Названный список с достаточной точностью был воспроизведен Н. Н. Розовым в 1963 г. Этому исследователю на основании палеографических данных удалось внести поправку в общепринятую датировку списка Синод. № 591 и отнести его не к XVI в., как это было принято до сих пор, а к XV в. Наиболее ценный в текстологическом отношении список оказался, таким образом, на целое столетие древнее, что многократно повышает авторитетность его языковых показаний. Список С содержит текст памятника, подвергшийся второму южно-славянскому влиянию. Об этом свидетельствует систематическое употребление в нем буквы “юс большой” не только на месте этимологического носового гласного, но и вообще взамен графемы су, а также написание гласной а без йотации после других гласных: “от всякоа рати и планета”. Приведем еще такое сугубо славянизированное написание: “не въздЬваемъ бо рукъ нашихъ к бгV тVж(д)ему”.Очевидно, под воздействием того же второго южнославянского влияния форма полониша, которую мы отметили в списке Ф, заменена в С обычной церковнославянской плЬниша. ). Однако тем показательнее для первоначальной языковой основы памятника, сохраненной вопреки славянизирующей моде текстом С, такая черта, как написание имени киевского князя с полногласным сочетанием: Володимера. В тексте С читаем: “Похвалимъ же и мы, по силЬ нашей, малыми похвалами, великаа и дивнаа сътворшааго нашего учителя и наставника великаго кагана нашеа земли Володимера”.

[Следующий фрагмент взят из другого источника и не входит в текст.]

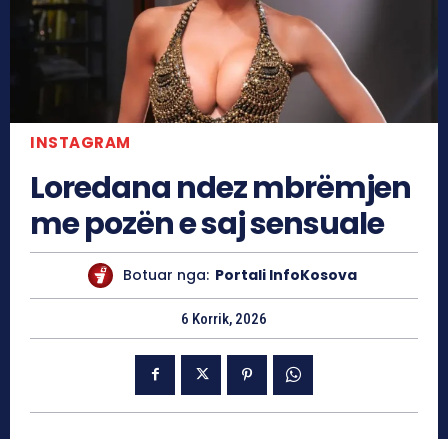
INSTAGRAM
Loredana ndez mbrëmjen
me pozën e saj sensuale
Botuar nga:
Portali InfoKosova
6 Korrik, 2026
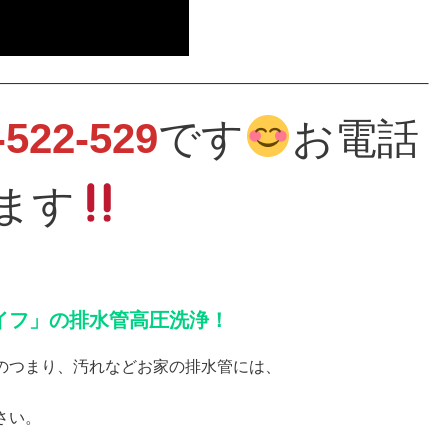
-522-529
です
お電話
ます
イフ」の排水管高圧洗浄！
のつまり、汚れなどお家の排水管には、
さい。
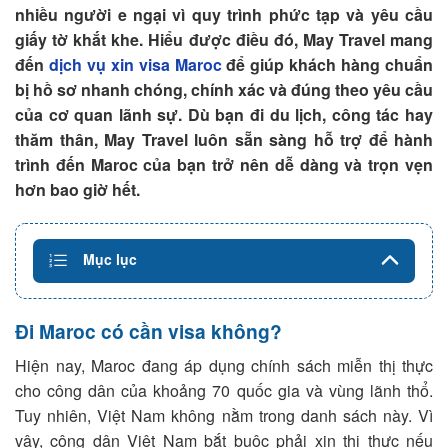
nhiều người e ngại vì quy trình phức tạp và yêu cầu
giấy tờ khắt khe. Hiểu được điều đó, May Travel mang
đến
dịch vụ xin visa Maroc
để giúp khách hàng chuẩn
bị hồ sơ nhanh chóng, chính xác và đúng theo yêu cầu
của cơ quan lãnh sự. Dù bạn đi du lịch, công tác hay
thăm thân, May Travel luôn sẵn sàng hỗ trợ để hành
trình đến Maroc của bạn trở nên dễ dàng và trọn vẹn
hơn bao giờ hết.
Mục lục
Đi Maroc có cần visa không?
Hiện nay, Maroc đang áp dụng chính sách miễn thị thực
cho công dân của khoảng 70 quốc gia và vùng lãnh thổ.
Tuy nhiên, Việt Nam không nằm trong danh sách này. Vì
vậy, công dân Việt Nam bắt buộc phải xin thị thực nếu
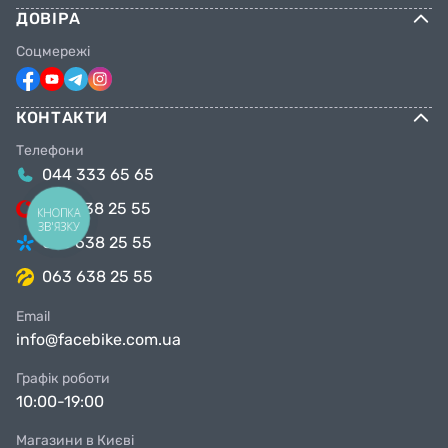
ДОВІРА
Соцмережі
КОНТАКТИ
Телефони
044 333 65 65
099 638 25 55
КНОПКА
ЗВ'ЯЗКУ
098 638 25 55
063 638 25 55
Email
info@facebike.com.ua
Графік роботи
10:00-19:00
Магазини в Києві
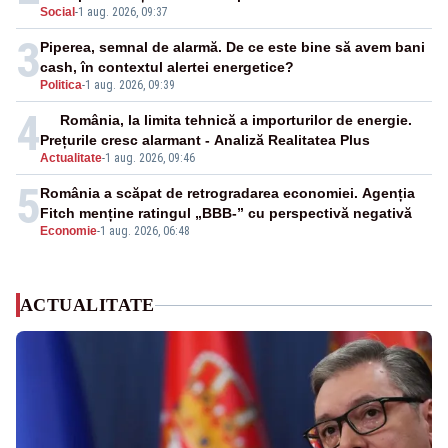
Social
-
1 aug. 2026, 09:37
3
Piperea, semnal de alarmă. De ce este bine să avem bani
cash, în contextul alertei energetice?
Politica
-
1 aug. 2026, 09:39
4
România, la limita tehnică a importurilor de energie.
Prețurile cresc alarmant - Analiză Realitatea Plus
Actualitate
-
1 aug. 2026, 09:46
5
România a scăpat de retrogradarea economiei. Agenția
Fitch menține ratingul „BBB-” cu perspectivă negativă
Economie
-
1 aug. 2026, 06:48
ACTUALITATE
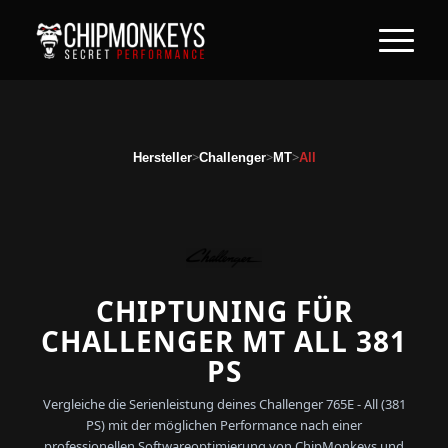
>
>
>
Hersteller
Challenger
MT
All
CHIPTUNING FÜR
CHALLENGER MT ALL 381
PS
Vergleiche die Serienleistung deines Challenger 765E - All (381
PS) mit der möglichen Performance nach einer
professionellen Softwareoptimierung von ChipMonkeys und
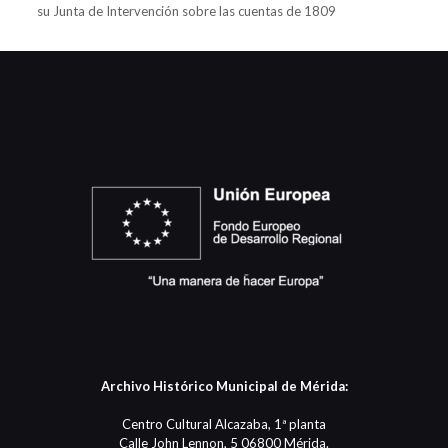
su Junta de Intervención sobre las cuentas de 1809
Archivo Histórico Municipal de Mérida:
Centro Cultural Alcazaba, 1ª planta
Calle John Lennon, 5 06800 Mérida.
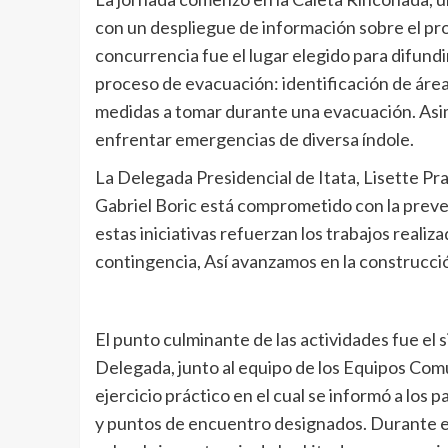
con un despliegue de información sobre el pro
concurrencia fue el lugar elegido para difun
proceso de evacuación: identificación de área
medidas a tomar durante una evacuación. Asi
enfrentar emergencias de diversa índole.
La Delegada Presidencial de Itata, Lisette P
Gabriel Boric está comprometido con la preve
estas iniciativas refuerzan los trabajos reali
contingencia, Así avanzamos en la construcc
El punto culminante de las actividades fue el s
Delegada, junto al equipo de los Equipos Com
ejercicio práctico en el cual se informó a los 
y puntos de encuentro designados. Durante el 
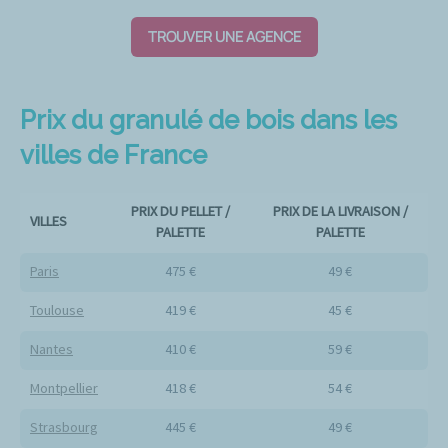
TROUVER UNE AGENCE
Prix du granulé de bois dans les
villes de France
PRIX DU PELLET /
PRIX DE LA LIVRAISON /
VILLES
PALETTE
PALETTE
Paris
475 €
49 €
Toulouse
419 €
45 €
Nantes
410 €
59 €
Montpellier
418 €
54 €
Strasbourg
445 €
49 €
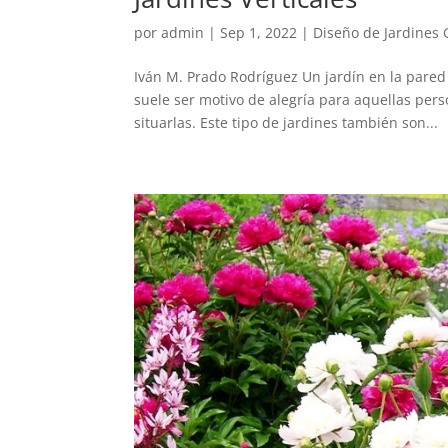
por
admin
|
Sep 1, 2022
|
Diseño de Jardines 
Iván M. Prado Rodríguez Un jardín en la pared 
suele ser motivo de alegría para aquellas pe
situarlas. Este tipo de jardines también son...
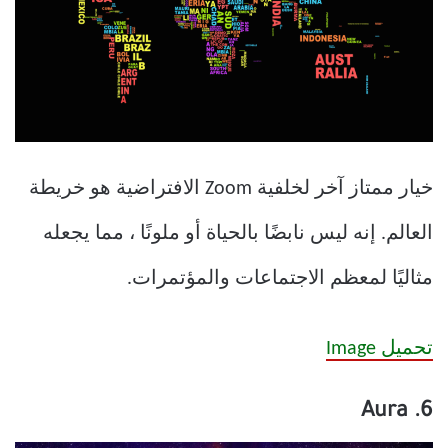
خيار ممتاز آخر لخلفية Zoom الافتراضية هو خريطة
العالم. إنه ليس نابضًا بالحياة أو ملونًا ، مما يجعله
مثاليًا لمعظم الاجتماعات والمؤتمرات.
تحميل Image
6. Aura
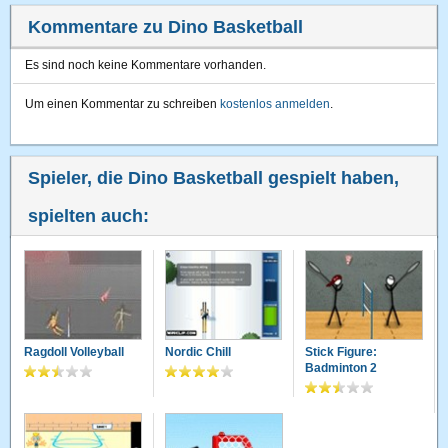
Kommentare zu Dino Basketball
Es sind noch keine Kommentare vorhanden.
Um einen Kommentar zu schreiben
kostenlos anmelden
.
Spieler, die Dino Basketball gespielt haben,
spielten auch:
Ragdoll Volleyball
Nordic Chill
Stick Figure:
Badminton 2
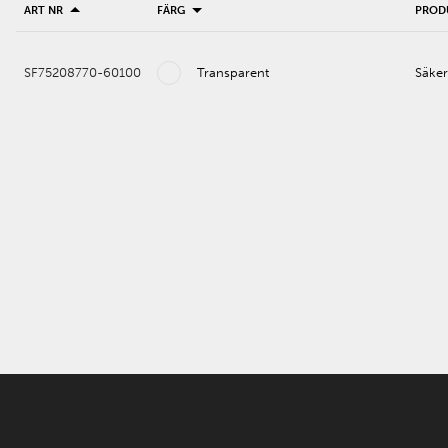
ART NR
FÄRG
PROD
SF75208770-60100
Transparent
Säke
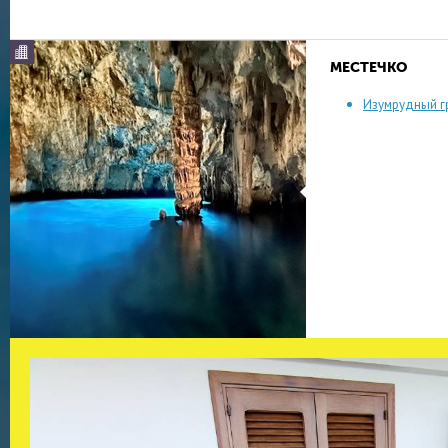
МЕСТЕЧКО
Изумрудный г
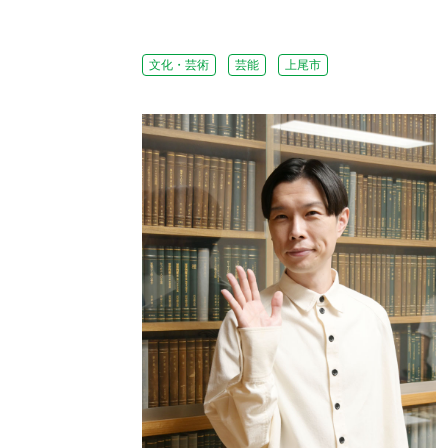
文化・芸術
芸能
上尾市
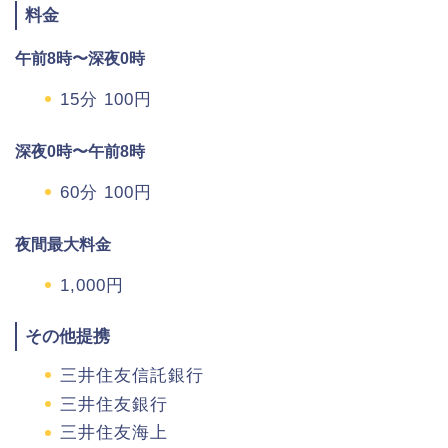
料金
午前8時〜深夜0時
15分 100円
深夜0時〜午前8時
60分 100円
夜間最大料金
1,000円
その他提携
三井住友信託銀行
三井住友銀行
三井住友海上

В изданиях Горского и Мюллера в данном месте обычная церковнославянская форма этого имени: “Владимера” (М, 38, 11—12). Нет сомнения, что именно написание с полногласием стояло в протографе “Слова...”. Это тем более очевидно, что несколько ниже в списке С сохранено и другое своеобразное написание того же имени с гласным о после буквы л в первом корне: “благороденъ от благородныих, каганъ наш Влодимер”. Ср. подобное же написание с явным следом ранее стоявшего в тексте полногласия: “соущаа в работЬ в плоненiи”. В изданиях в обоих случаях вместо отмеченных написаний — обычные церковнославянские с неполногласием: “Владимер” , “въ плЬненiи” 16). Типичны для словоупотребления в нашем памятнике такие лексемы, как котора (в значении спор, ссора ) и робичичь ( сын раба ). Отметим: “и бываах междю ими многы распрЬ и которы”; “и бывааху между ними распря многы и которы”. Слово котора, изредка встречающееся в собственно старославянских памятниках, например в “Супрасльской рукописи”, весьма обычно для восточнославянской письменности старшей поры. Существительное робичичь фигурирует в списке С “Слова о Законе и Благодати” в нескольких написаниях, по - разному отражаемых и в изданиях. См., например: “роди же агарь раба, от авраама раба робичишть”; “насиловаах на хрестiаныа, рабичишти на сыны свободнаа”. В изданиях Горского и Мюллера: “роди же Агарь раба от Авраама робичищь”; “насиловаху на христiаныа, робичичи на сыны свободныа”. Характерно, что даже Горский и Мюллер сохранили восточнославянские варианты этого слова. Сама же лексема обычна для раннего восточнославянского речевого употребления. Отметим в памятнике своеобразную семантику слова зоря {заря). В то время как в собственно старославянских памятниках этому слову присуще значение сияние, свет, проблеск , а также денница , в “Слове о Законе и Благодати”, как свидетельствует вышеприведенный пример, значение этого существительного совпадает с современным русским: яркое освещение горизонта перед восходом и после захода солнца . Ср. разночтения по тексту С и изданию М: “и закон посемь яко вечерней зарЬ погасе” (зарЬ — местн. над. ед. ч.); “и закон посемь, яко вечерняя заря погасе” (заря—им. пад. ед. ч.).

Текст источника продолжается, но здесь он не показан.